La Procura di Roma non ha intenzione di “mollare” e rimane convinta che il capitano del Noe Scafarto abbia agito per coinvolgere, tramite Tiziano Renzi, il figlio Matteo nell’indagine “Consip”. I pm sono infatti convinti che Scafarto, che martedì scorso era stato reintegrato in servizio, avrebbe provato a nascondere alcune prove agli inquirenti disinstallando whatsapp per evitare che potessero essere ricostruite le conversazioni ed individuati coloro che avevano violato il segreto d’ufficio.

Sempre per i pm romani l’ufficiale aveva cercato di incastrare Tiziano Renzi con una intercettazione taroccata, attribuendogli una frase in realtà mai pronunciata. Oltre a ciò, il militare aveva trasmesso le risultanze investigative di cui era in possesso al colonnello Sergio De Caprio, alias “capitano Ultimo”, suo ex comandante al Noe prima di essere trasferito all’Aise, il servizio segreto civile.

Nessun complotto e nessun depistaggio. Giampaolo Scafarto commise solo «errori involontari». Il Tribunale del riesame di Roma, relatore il presidente Bruno Azzolini, ha dunque smontato in tredici pagine di provvedimento il teorema accusatorio della Procura di Roma.

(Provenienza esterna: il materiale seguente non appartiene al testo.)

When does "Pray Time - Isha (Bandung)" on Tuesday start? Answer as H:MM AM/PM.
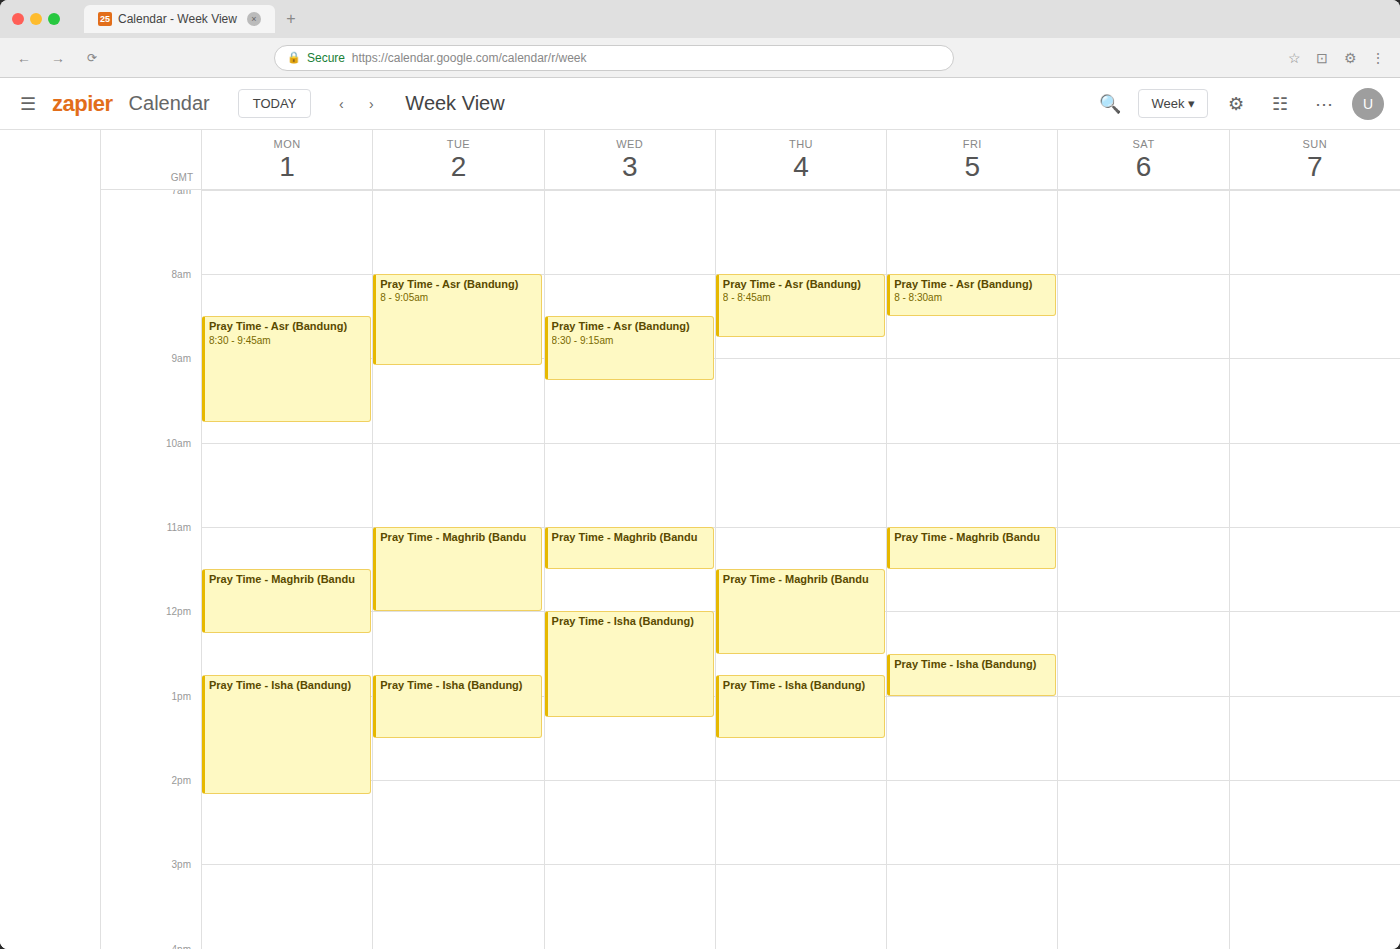
12:45 PM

Secondo il collegio, il quarantenne capitano del Noe, avrebbe agito senza dolo e senza secondi fini. L’aggiunto Paolo Ielo e il pm Mario Palazzi avevano indagato lo scorso anno Scafarto per depistaggio, falso e rivelazione del segreto, chiedendo ed ottenendo dal gip Gaspare Sturzo la sua sospensione dal servizio per un anno.

L’ufficiale, per i pm della Capitale, aveva cercato di incastrare il padre dell’ex premier Matteo Renzi, nell’ambito dell’indagine “Consip”, con una intercettazione taroccata, attribuendogli una frase in realtà mai pronunciata. Oltre a ciò, sempre Scafarto, aveva trasmesso le risultanze investigative di cui era in possesso al colonnello Sergio De Caprio, alias “capitano Ultimo”, suo ex comandante al Noe prima di essere trasferito all’Aise, il servizio segreto civile.

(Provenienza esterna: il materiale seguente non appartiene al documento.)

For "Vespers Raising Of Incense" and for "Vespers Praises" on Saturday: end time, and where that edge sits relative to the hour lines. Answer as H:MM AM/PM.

Un modus operandi, quello del capitano del Noe che nel frattempo era stato anche promosso al grado di maggiore e che ieri è tornato in servizio, sostan- zialmente corretto ed esente da censure per i magistrati del riesame. Scrivono, infatti, i giudici che «l’esperienza giudiziaria permette quotidianamente di riscontrare errori ed omissioni nelle informative senza che ciò determini l’iniziativa penale del pm». Tradotto, la polizia giudiziaria è solita commettere errori di vario genere, come quello in questione di attribuire una frase penalmente rilevante ad una persona diversa da quella che l’ha effettivamente pronunciata, ma tutto rientrerebbe nella normale dinamica investigativa.

Peccato, però, che questo “errore” abbia causato una mezza crisi di Governo mettendo in seria difficoltà per mesi il segretario del primo partito italiano, con ripercussioni a livello internazionale stante il clamore mediatico che l’indagine “Consip” aveva assunto. Ma non solo. L’ex comandante generale dei carabinieri Tullio Del Sette, indagato a sua volta per rivelazione del segreto, ha molto probabilmente visto sfumare nelle scorse settimane la proroga nell’incarico proprio per il coinvolgimento nell’indagine.

Oltre agli «errori involontari», anche l’inoltro dell’informativa di reato al personale dei servizi segreti in via «informale» rientrerebbe di fatto in una non meglio specificata prassi non sanzionabile. La trasmissione della comunicazione di notizia di reato, scrivono i giudici, è un «fatto oggettivo» ma desta «perplessità per quel che riguarda la configurabilità del reato sotto il profilo della sussistenza del concreto pericolo per la Pubblica amministrazione attesa la qualità dei soggetti ai quali sono stati trasmessi gli atti». Tradotto, nessuna violazione del segreto istruttorio se la polizia giudiziaria divulga agli agenti segreti, durante le indagini preliminari, atti che per legge dovrebbero essere coperti dal riserbo in quanto tale personale non utilizzerebbe in maniera scorretta le informazioni ricevute.

La Procura di Roma non ha intenzione di “mollare” e rimane convinta che Scafarto abbia agito per coinvolgere, tramite Tiziano Renzi, il figlio Matteo nell’indagine “Consip”, cercando di nascondere poi le prove disinstallando whatsapp per evitare che potessero essere ricostruite le conversazioni ed individuati coloro che avevano violato il segreto d’ufficio rivelando atti dell’indagini. A tal proposito, i pm titolari del fascicolo hanno già fatto sapere di voler impugnare in Cassazione il provvedimento del Riesame.